A process of great complexity, the gestation of cattle begins with fertilization and ends at the time of parturition. Depending on the breed, twin calvings have a very low frequency (1-5%), being polyester animals, generally uniparous.


Physiologically, the state of gestation has a more or less antagonistic character with milk production, through the action of hormones of the gestational body and the placenta that oppose the action of anterohypophyseal hormones (especially prolactin). The depressive action of the gestational state on the individual milk production is influenced by a series of factors, among which: the duration of the gestational rest, the age of the cows, the degree of improvement and the productive aptitude, the individuality ” (prof. Stelian Acătincăi)
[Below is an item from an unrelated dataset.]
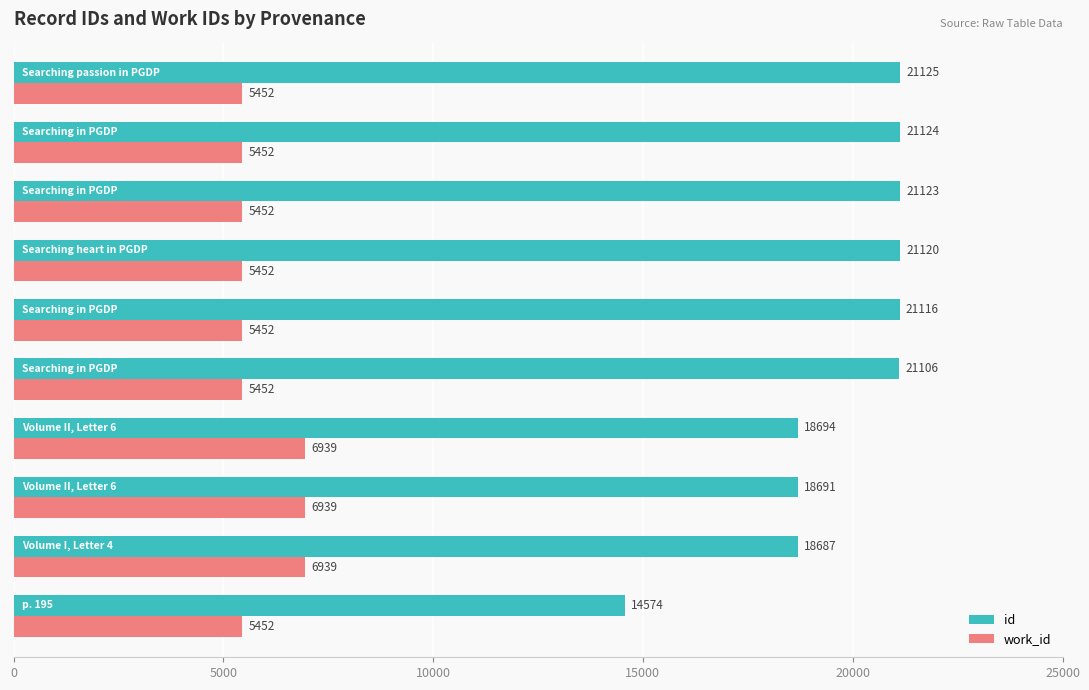

Which series has the largest total across all categories?

id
Particularly important, from a technical and economic point of view, early diagnosis allows the identification of unfertilized females in a timely manner, so that gestational rest can be framed in an optimal range:

The clinical method of diagnosis (by transrectal exploration), the most frequently used in practice, with an accuracy of almost 100%, allows the diagnosis of pregnancy, at 75 days for cows and at 45 days for heifers (since the last inoculation) .
The radioimmune method (RIA) is materialized by dosing progesterone in milk or blood using radioactive isotopes. The cow is considered pregnant if it results in an amount of progesterone greater than 6 ng / ml milk or 3 ng / ml blood. With an accuracy of about 85%, the radioimmunoassay method offers the possibility of early diagnosis of pregnancy.
Physical methods are used for early diagnosis in some farms, using the ultrasonograph (ultrasound device), a tool that can diagnose the state of pregnancy, with an accuracy of almost 100%, on the 17th day after the last sowing.
The zootechnical method is limited to diagnosing the gestation state, for cows that have not repeated the heat for 2-3 months since the last sowing.

Females are calmer after the gestation, with a noticeable state of improved maintenance, simultaneously with a better assimilation of feed. The fetus can be felt by palpation in the lower right flank after 6-7 months of gestation. In pregnant cows, there is a mucus of firmer consistency at the lower corner of the vulva.

Monitoring the progress of pregnancy

The conception product shows an uneven growth process, in the intrauterine period, the intensity of the growth increasing its rhythm with the advancement in gestation, especially in the last two months of gestation (when the weight of the fetus increases significantly). In this last period of gestation, the cows are provided with specific maintenance conditions, taking into account the growth dynamics of the conception product. Conditions that must lead to obtaining healthy, strong calves that ensure a high milk production.